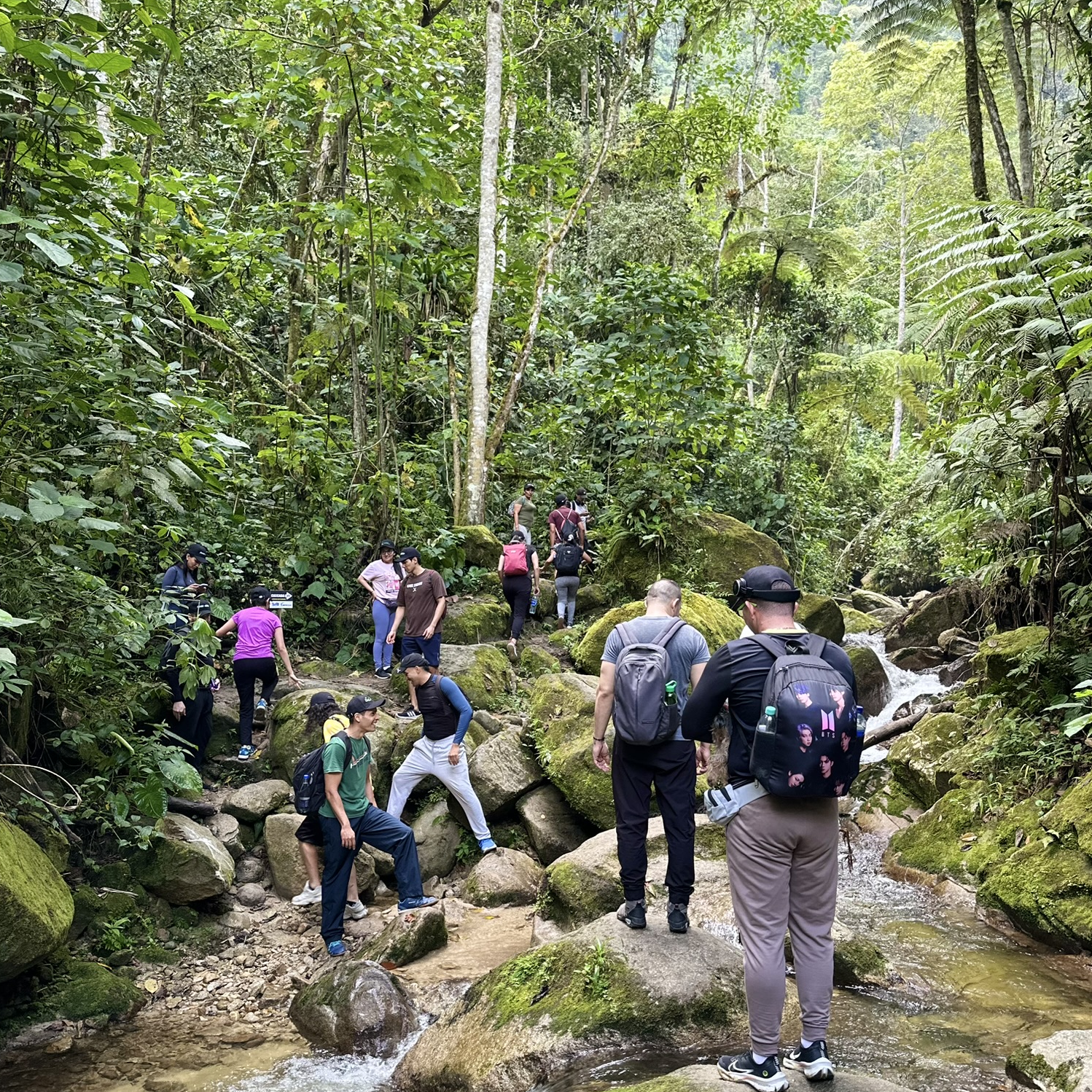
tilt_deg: +3.4
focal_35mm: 29
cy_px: 590
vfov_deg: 55.6
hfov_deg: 55.6
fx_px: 1035
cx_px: 537
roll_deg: -1.2
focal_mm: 6.86
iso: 160
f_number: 1.78
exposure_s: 1/121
==========
- [Work task]
Please give the entries again word for word, without any pictures.

- [Expected answer]
tilt_deg: +3.4
focal_35mm: 29
cy_px: 590
vfov_deg: 55.6
hfov_deg: 55.6
fx_px: 1035
cx_px: 537
roll_deg: -1.2
focal_mm: 6.86
iso: 160
f_number: 1.78
exposure_s: 1/121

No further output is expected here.